Mais l’Espagnol ne s’émut pas.

— Il est évident pour moi, monsieur, que vous avez quelque affaire ou quelque marché à me proposer !

— Moi !

— Certainement. Voici pourquoi : m’ayant reconnu pour espion, car je dois convenir que j’en suis bien réellement un, vous voyez que je mets de la franchise dans mes aveux, rien ne nous était plus facile que de me faire brancher au premier arbre venu, et cela, sans autre forme de procès.

— Oui, mais je vais le faire.

— Non, vous ne le ferez pas maintenant, et voici pourquoi : vous croyez, pour des raisons que j’ignore, car je ne vous fais pas l’injure de supposer que vous éprouviez un mouvement de pitié pour moi, vous si justement nommé par mes compatriotes l’Exterminateur ; vous croyez, dis-je, que je puis vous servir, vous être utile, que sais-je enfin, pour la réussite d’un de vos projets ; en conséquence, au lieu de me faire pendre, ainsi que vous l’eussiez fait en toute autre circonstance, vous êtes venu tout droit me trouver ici, où je me croyais cependant bien caché, afin de causer avec moi. Voyons, parlez, je vous écoute, de quoi s’agit-il ?

Et après avoir prononcé ces paroles de l’air le plus dégagé qu’il put affecter, don Antonio se renversa sur le dossier de sa chaise en tordant délicatement une cigarette entre ses doigts.

Le flibustier considéra un instant l’Espagnol avec une surprise qu’il n’essaya pas même de dissimuler ; puis, éclatant de rire :

— Eh bien ! à la bonne heure, dit-il ; je préfère cela, il n’y aura pas de malentendu entre nous. Oui, vous avez deviné, j’ai une proposition à vous faire.

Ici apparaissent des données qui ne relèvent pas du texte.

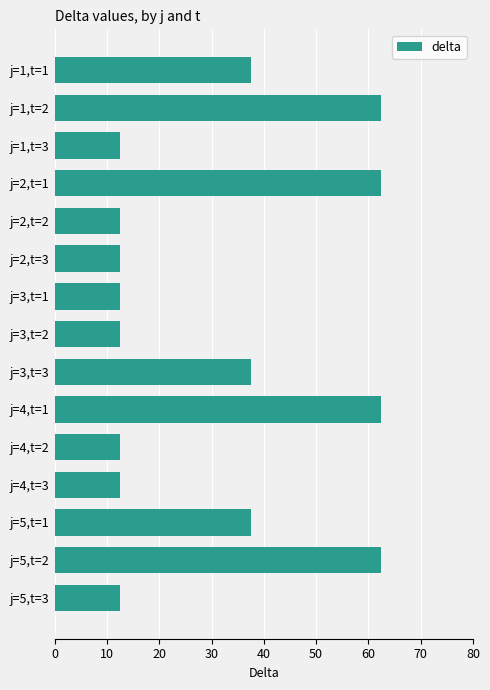

What is the change in value from j=1,t=2 to j=5,t=1?

-25.0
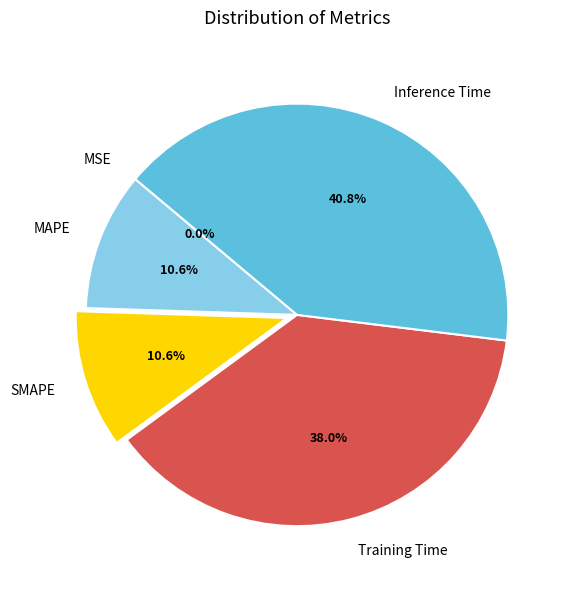

To the nearest percent, what is the combined percentage of SMAPE and Inference Time?

51%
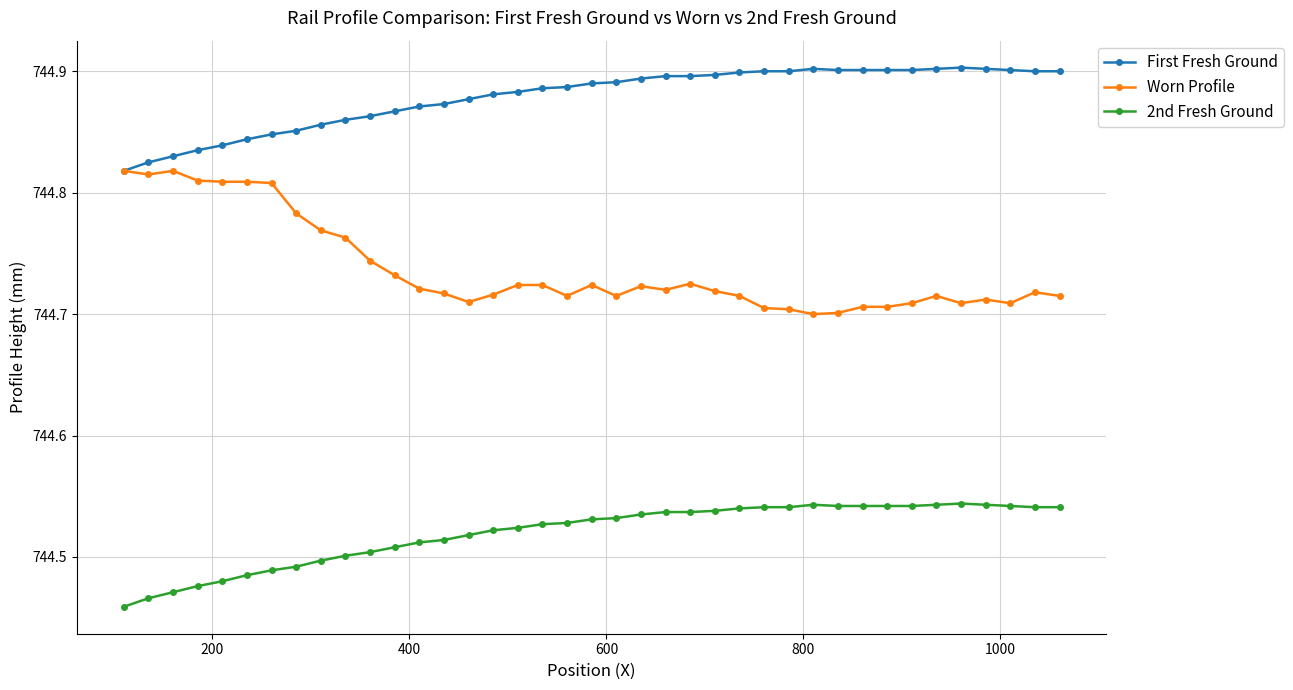

Which series has the widest spread of values?

Worn Profile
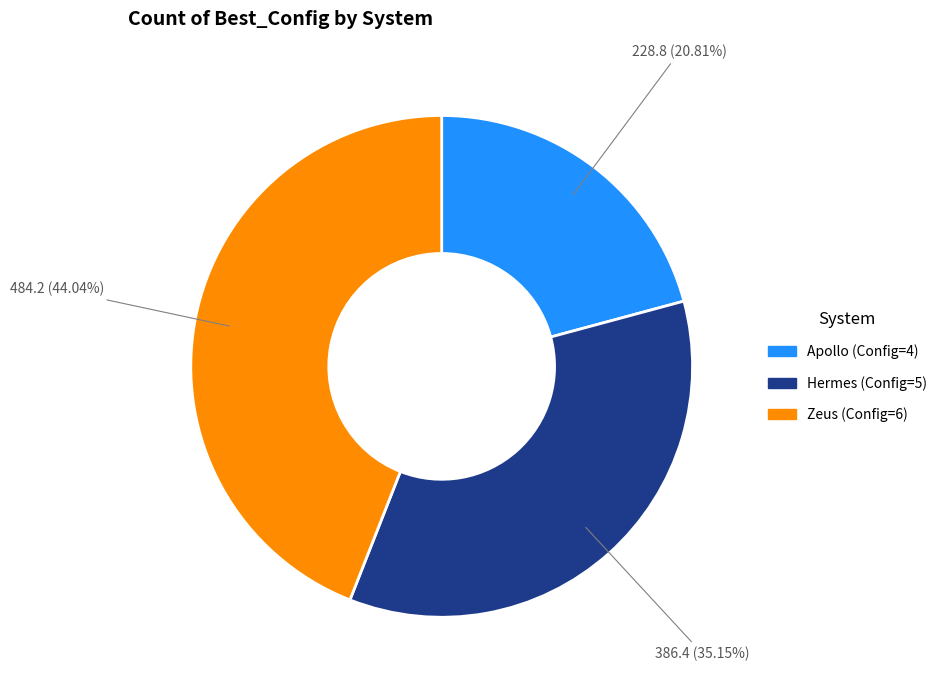

Does Zeus represent more than half of the total?

No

— Cela n’était pas difficile à découvrir, monsieur ; mais passons : cette proposition, quelle est-elle ?

— Mon Dieu, elle est bien simple. Il s’agit tout uniment pour vous d’intervertir vos projets, de changer de rôle en un mot.

— Très bien ! je vous comprends ; c’est-à-dire que, au lieu de vous trahir au bénéfice de l’Espagne, je trahirai l’Espagne à votre profit.

— Voilà ; vous voyez que c’est facile.

— Très facile, en effet, mais diablement scabreux ; et, en supposant que je consente à ce que vous me demandez, quel avantage en retirerai-je ?

— D’abord, il va sans dire que vous ne serez pas pendu.

— Peuh ! mourir pendu, noyé, ou fusillé, c’est toujours à peu près la même chose. Je désirerais un bénéfice plus net et plus clair, si vous voulez.